Blood Sugar
- Author : Anthony Ryan Hatch
- Release Date : 2016-04-10
- Publisher : U of Minnesota Press
- Genre : Social Science
- Language : en
- Number Of Pages : 208 Pages
- ISBN 13 : 1452950075
Download Blood Sugar by Anthony Ryan Hatch in PDF Full Free and published by U of Minnesota Press. This book was released on 2016-04-10 with total page 208 pages. Available in PDF, EPUB and Kindle. Book excerpt: Why do African Americans have exceptionally high rates of hypertension, diabetes, and obesity? Is it their genes? Their disease-prone culture? Their poor diets? Such racist explanations for racial inequalities in metabolic health have circulated in medical journals for decades. Blood Sugar analyzes and challenges the ways in which “metabolic syndrome” has become a major biomedical category that medical researchers have created to better understand the risks high blood pressure, blood sugar, body fat, and cholesterol pose to people. An estimated sixty million Americans are well on the way to being diagnosed with it, many of them belonging to people of color.
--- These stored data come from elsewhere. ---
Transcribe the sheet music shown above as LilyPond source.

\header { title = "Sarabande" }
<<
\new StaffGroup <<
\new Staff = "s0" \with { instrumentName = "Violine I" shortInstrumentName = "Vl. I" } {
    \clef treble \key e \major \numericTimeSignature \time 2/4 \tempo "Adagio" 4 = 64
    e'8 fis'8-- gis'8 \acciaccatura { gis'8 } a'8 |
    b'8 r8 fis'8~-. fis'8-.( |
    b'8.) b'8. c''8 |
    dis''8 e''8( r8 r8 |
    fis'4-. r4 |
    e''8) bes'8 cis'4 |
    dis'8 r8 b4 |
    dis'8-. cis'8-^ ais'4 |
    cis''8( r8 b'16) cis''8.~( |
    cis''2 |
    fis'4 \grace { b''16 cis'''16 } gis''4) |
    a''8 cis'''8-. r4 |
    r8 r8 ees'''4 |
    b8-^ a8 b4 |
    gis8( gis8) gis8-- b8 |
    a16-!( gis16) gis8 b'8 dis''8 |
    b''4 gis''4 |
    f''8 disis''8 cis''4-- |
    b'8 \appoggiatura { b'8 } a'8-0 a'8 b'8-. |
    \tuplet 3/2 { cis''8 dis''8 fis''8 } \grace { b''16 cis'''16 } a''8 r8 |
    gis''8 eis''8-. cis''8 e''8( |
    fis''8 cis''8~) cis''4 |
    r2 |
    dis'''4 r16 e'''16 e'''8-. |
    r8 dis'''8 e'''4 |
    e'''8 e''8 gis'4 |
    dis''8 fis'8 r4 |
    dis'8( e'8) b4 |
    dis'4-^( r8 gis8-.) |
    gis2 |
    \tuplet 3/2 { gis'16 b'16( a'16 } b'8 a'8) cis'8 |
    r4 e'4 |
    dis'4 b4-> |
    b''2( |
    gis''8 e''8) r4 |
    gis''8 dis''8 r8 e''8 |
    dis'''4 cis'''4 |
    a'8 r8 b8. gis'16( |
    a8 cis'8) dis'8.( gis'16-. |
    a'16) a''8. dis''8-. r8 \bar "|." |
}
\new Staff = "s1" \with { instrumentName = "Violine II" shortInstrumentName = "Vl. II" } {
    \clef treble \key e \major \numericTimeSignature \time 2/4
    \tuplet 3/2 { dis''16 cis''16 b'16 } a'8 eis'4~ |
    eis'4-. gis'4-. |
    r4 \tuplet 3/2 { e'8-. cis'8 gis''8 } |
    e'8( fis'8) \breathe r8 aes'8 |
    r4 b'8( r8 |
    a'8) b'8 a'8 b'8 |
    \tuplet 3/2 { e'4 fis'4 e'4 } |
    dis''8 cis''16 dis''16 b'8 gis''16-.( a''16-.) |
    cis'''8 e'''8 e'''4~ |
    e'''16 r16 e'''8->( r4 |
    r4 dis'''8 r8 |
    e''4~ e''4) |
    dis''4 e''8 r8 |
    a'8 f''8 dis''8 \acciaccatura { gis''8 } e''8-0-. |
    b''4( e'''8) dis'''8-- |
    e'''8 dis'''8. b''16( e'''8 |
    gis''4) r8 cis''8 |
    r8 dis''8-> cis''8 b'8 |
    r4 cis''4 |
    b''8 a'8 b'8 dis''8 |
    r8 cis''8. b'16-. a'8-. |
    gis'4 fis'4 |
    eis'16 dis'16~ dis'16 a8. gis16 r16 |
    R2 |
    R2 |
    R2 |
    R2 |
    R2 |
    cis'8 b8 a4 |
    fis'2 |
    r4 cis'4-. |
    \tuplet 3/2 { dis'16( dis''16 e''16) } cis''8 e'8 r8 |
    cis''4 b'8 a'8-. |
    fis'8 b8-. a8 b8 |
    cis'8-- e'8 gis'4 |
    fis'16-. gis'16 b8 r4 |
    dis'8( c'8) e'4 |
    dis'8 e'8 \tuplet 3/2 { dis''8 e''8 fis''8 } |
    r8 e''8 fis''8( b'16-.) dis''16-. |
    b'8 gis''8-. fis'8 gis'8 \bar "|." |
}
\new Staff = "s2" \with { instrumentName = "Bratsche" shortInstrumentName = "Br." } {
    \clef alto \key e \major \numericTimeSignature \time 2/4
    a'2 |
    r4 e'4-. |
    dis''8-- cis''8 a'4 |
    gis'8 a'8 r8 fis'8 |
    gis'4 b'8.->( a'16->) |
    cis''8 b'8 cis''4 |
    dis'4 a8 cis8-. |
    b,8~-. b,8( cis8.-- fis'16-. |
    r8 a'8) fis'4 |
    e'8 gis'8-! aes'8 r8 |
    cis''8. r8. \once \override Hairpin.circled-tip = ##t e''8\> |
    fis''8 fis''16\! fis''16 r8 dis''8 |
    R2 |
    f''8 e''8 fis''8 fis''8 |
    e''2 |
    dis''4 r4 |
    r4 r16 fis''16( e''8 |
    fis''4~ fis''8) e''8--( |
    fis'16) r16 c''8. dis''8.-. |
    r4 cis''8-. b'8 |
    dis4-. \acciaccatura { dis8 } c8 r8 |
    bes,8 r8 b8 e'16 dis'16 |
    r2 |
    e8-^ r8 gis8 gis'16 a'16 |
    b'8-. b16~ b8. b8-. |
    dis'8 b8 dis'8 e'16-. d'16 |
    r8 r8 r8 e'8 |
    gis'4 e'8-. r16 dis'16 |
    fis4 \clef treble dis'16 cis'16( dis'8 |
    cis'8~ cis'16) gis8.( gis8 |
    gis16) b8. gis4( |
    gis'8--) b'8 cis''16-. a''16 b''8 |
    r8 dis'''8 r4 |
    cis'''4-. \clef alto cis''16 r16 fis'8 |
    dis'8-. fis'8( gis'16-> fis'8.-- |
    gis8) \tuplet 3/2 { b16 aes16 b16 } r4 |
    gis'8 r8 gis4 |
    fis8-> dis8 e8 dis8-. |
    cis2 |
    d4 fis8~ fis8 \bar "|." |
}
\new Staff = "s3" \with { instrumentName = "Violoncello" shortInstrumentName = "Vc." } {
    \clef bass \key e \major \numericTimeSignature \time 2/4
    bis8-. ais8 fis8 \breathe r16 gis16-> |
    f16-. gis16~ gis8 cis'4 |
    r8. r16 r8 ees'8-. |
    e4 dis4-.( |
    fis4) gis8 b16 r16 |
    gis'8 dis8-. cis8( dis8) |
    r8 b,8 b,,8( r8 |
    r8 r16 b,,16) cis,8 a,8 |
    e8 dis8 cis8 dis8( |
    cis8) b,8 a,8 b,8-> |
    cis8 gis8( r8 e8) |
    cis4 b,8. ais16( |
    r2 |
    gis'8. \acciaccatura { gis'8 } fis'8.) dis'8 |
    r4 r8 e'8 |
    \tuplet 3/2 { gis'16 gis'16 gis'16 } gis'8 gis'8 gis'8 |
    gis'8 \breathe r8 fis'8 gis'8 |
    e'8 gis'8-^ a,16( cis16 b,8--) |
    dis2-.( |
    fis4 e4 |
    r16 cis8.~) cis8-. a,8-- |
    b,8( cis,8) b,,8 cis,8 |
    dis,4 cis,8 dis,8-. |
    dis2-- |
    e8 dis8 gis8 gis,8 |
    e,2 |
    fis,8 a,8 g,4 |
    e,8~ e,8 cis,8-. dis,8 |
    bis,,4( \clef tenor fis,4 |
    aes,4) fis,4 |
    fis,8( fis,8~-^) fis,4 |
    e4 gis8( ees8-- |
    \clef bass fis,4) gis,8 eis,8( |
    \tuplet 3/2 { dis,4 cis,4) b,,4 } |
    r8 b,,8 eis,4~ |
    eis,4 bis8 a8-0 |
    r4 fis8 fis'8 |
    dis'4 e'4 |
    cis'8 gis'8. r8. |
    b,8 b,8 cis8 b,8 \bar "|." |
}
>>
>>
Anthony Ryan Hatch argues that the syndrome represents another, very real crisis and that its advent signals a new form of “colorblind scientific racism”—a repackaging of race within biomedical and genomic research. Examining the cultural discussions and scientific practices that target human metabolism of prescription drugs and sugar by African Americans, he reveals how medical researchers who use metabolic syndrome to address racial inequalities in health have in effect reconstructed race as a fixed, biological, genetic feature of bodies—without incorporating social and economic inequalities into the equation. And just as the causes of metabolic syndrome are framed in racial terms, so are potential drug treatments and nutritional health interventions. The first sustained social and political inquiry of metabolic syndrome, this provocative and timely book is a crucial contribution to the emerging literature on race and medicine. It will engage those who seek to understand how unjust power relations shape population health inequalities and the production of medical knowledge and biotechnologies.